Over the years Airfix has produced a wide range of kits with subjects such as military aircraft, civil aircraft, ships, galleons, cars, space, figures, dioramas and military vehicles. These kits have since played a huge part in keeping history alive as well as fuelling the dreams of young (and old) lads with a fascination for trains, planes and automobiles - and anything in between.
Consequently, when you walk through the doors of Hobby One you are faced with Spanish galleons, spitfires, vintage cars and steam trains of all varieties and sizes that require being assembled, glued together and even painted. As a novice this can be daunting.

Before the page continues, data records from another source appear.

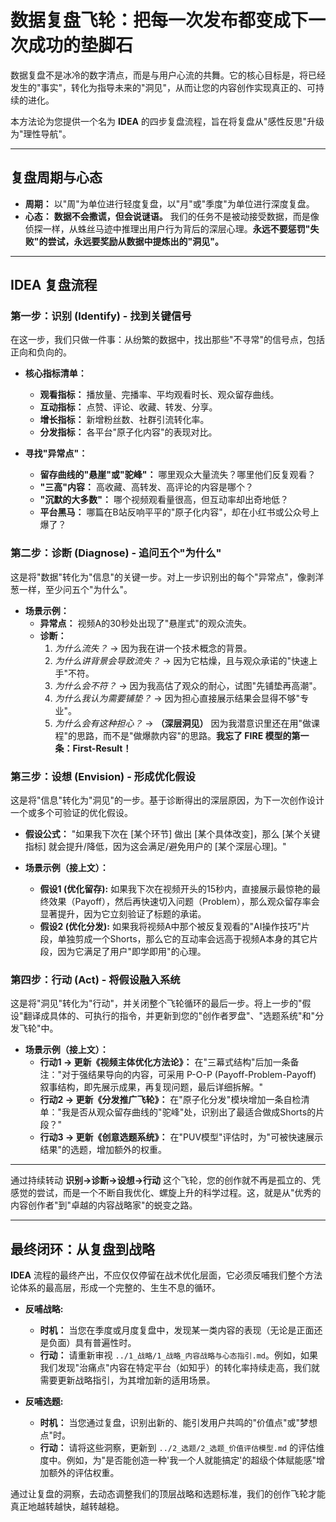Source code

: # 数据复盘飞轮：把每一次发布都变成下一次成功的垫脚石

数据复盘不是冰冷的数字清点，而是与用户心流的共舞。它的核心目标是，将已经发生的"事实"，转化为指导未来的"洞见"，从而让您的内容创作实现真正的、可持续的进化。

本方法论为您提供一个名为 **IDEA** 的四步复盘流程，旨在将复盘从"感性反思"升级为"理性导航"。

---

## 复盘周期与心态

-   **周期：** 以"周"为单位进行轻度复盘，以"月"或"季度"为单位进行深度复盘。
-   **心态：** **数据不会撒谎，但会说谜语。** 我们的任务不是被动接受数据，而是像侦探一样，从蛛丝马迹中推理出用户行为背后的深层心理。**永远不要惩罚"失败"的尝试，永远要奖励从数据中提炼出的"洞见"。**

---

## IDEA 复盘流程

### 第一步：识别 (Identify) - 找到关键信号

在这一步，我们只做一件事：从纷繁的数据中，找出那些"不寻常"的信号点，包括正向和负向的。

-   **核心指标清单：**
    -   **观看指标：** 播放量、完播率、平均观看时长、观众留存曲线。
    -   **互动指标：** 点赞、评论、收藏、转发、分享。
    -   **增长指标：** 新增粉丝数、社群引流转化率。
    -   **分发指标：** 各平台"原子化内容"的表现对比。

-   **寻找"异常点"：**
    -   **留存曲线的"悬崖"或"驼峰"：** 哪里观众大量流失？哪里他们反复观看？
    -   **"三高"内容：** 高收藏、高转发、高评论的内容是哪个？
    -   **"沉默的大多数"：** 哪个视频观看量很高，但互动率却出奇地低？
    -   **平台黑马：** 哪篇在B站反响平平的"原子化内容"，却在小红书或公众号上爆了？

### 第二步：诊断 (Diagnose) - 追问五个"为什么"

这是将"数据"转化为"信息"的关键一步。对上一步识别出的每个"异常点"，像剥洋葱一样，至少问五个"为什么"。

-   **场景示例：**
    -   **异常点：** 视频A的30秒处出现了"悬崖式"的观众流失。
    -   **诊断：**
        1.  *为什么流失？* -> 因为我在讲一个技术概念的背景。
        2.  *为什么讲背景会导致流失？* -> 因为它枯燥，且与观众承诺的"快速上手"不符。
        3.  *为什么会不符？* -> 因为我高估了观众的耐心，试图"先铺垫再高潮"。
        4.  *为什么我认为需要铺垫？* -> 因为担心直接展示结果会显得不够"专业"。
        5.  *为什么会有这种担心？* -> **（深层洞见）** 因为我潜意识里还在用"做课程"的思路，而不是"做爆款内容"的思路。**我忘了 FIRE 模型的第一条：First-Result！**

### 第三步：设想 (Envision) - 形成优化假设

这是将"信息"转化为"洞见"的一步。基于诊断得出的深层原因，为下一次创作设计一个或多个可验证的优化假设。

-   **假设公式：** "如果我下次在 [某个环节] 做出 [某个具体改变]，那么 [某个关键指标] 就会提升/降低，因为这会满足/避免用户的 [某个深层心理]。"

-   **场景示例（接上文）：**
    -   **假设1 (优化留存):** 如果我下次在视频开头的15秒内，直接展示最惊艳的最终效果（Payoff），然后再快速切入问题（Problem），那么观众留存率会显著提升，因为它立刻验证了标题的承诺。
    -   **假设2 (优化分发):** 如果我将视频A中那个被反复观看的"AI操作技巧"片段，单独剪成一个Shorts，那么它的互动率会远高于视频A本身的其它片段，因为它满足了用户"即学即用"的心理。

### 第四步：行动 (Act) - 将假设融入系统

这是将"洞见"转化为"行动"，并关闭整个飞轮循环的最后一步。将上一步的"假设"翻译成具体的、可执行的指令，并更新到您的"创作者罗盘"、"选题系统"和"分发飞轮"中。

-   **场景示例（接上文）：**
    -   **行动1 -> 更新《视频主体优化方法论》：** 在"三幕式结构"后加一条备注："对于强结果导向的内容，可采用 P-O-P (Payoff-Problem-Payoff) 叙事结构，即先展示成果，再复现问题，最后详细拆解。"
    -   **行动2 -> 更新《分发推广飞轮》：** 在"原子化分发"模块增加一条自检清单："我是否从观众留存曲线的"驼峰"处，识别出了最适合做成Shorts的片段？"
    -   **行动3 -> 更新《创意选题系统》：** 在"PUV模型"评估时，为"可被快速展示结果"的选题，增加额外的权重。

---

通过持续转动 **识别->诊断->设想->行动** 这个飞轮，您的创作就不再是孤立的、凭感觉的尝试，而是一个不断自我优化、螺旋上升的科学过程。这，就是从"优秀的内容创作者"到"卓越的内容战略家"的蜕变之路。 

---

## 最终闭环：从复盘到战略

**IDEA** 流程的最终产出，不应仅仅停留在战术优化层面，它必须反哺我们整个方法论体系的最高层，形成一个完整的、生生不息的循环。

-   **反哺战略:**
    -   **时机：** 当您在季度或月度复盘中，发现某一类内容的表现（无论是正面还是负面）具有普遍性时。
    -   **行动：** 请重新审视 `../1_战略/1_战略_内容战略与心态指引.md`。例如，如果我们发现"治痛点"内容在特定平台（如知乎）的转化率持续走高，我们就需要更新战略指引，为其增加新的适用场景。

-   **反哺选题:**
    -   **时机：** 当您通过复盘，识别出新的、能引发用户共鸣的"价值点"或"梦想点"时。
    -   **行动：** 请将这些洞察，更新到 `../2_选题/2_选题_价值评估模型.md` 的评估维度中。例如，为"是否能创造一种'我一个人就能搞定'的超级个体赋能感"增加额外的评估权重。

通过让复盘的洞察，去动态调整我们的顶层战略和选题标准，我们的创作飞轮才能真正地越转越快，越转越稳。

My first venture to Hobby One was mid week and I was the only customer. To be honest I was way out of my depth, and had no idea what I was ordering having simply been given instructions to buy a 1:72 Handley Page Halifax B.111 kit. Now, honestly, would that mean anything to you? The customer service consultant did little to enlighten me nor did he seem to get out much in the Queensland sun. There was quite a conversation about sizing to scale and replicating original colour schemes, and this is when I had my "Sheldon moment".
When I returned several weeks later to collect my order Hobby One was a beehive of activity. It was a Sunday and the vibe was totally different. There was even chatter amongst the customers about a coming Model Railway Exhibit.
The staff were hugely helpful providing instructions on how to assemble my kit. (Tip: Paint first, not Glue.) Then there was the lesson on the differences between paint brushes, and at last, selecting the correct colour scheme for your kit. Don't get excited: there is nothing Homes and Gardens about this process as there are colour codes on the kit boxes for this purpose.
Would you like to see what makes up a kit? Here are the contents of my Halifax pack: lots of detailed plastic pieces to assemble including tiny figures representing each of the air crew. There are stickers to add on completion of the paint job as well as for the nose art. This is the reason that this, my very first Airfix kit is personal to me: this is the same nose art as that on the Halifax my father flew in WW2.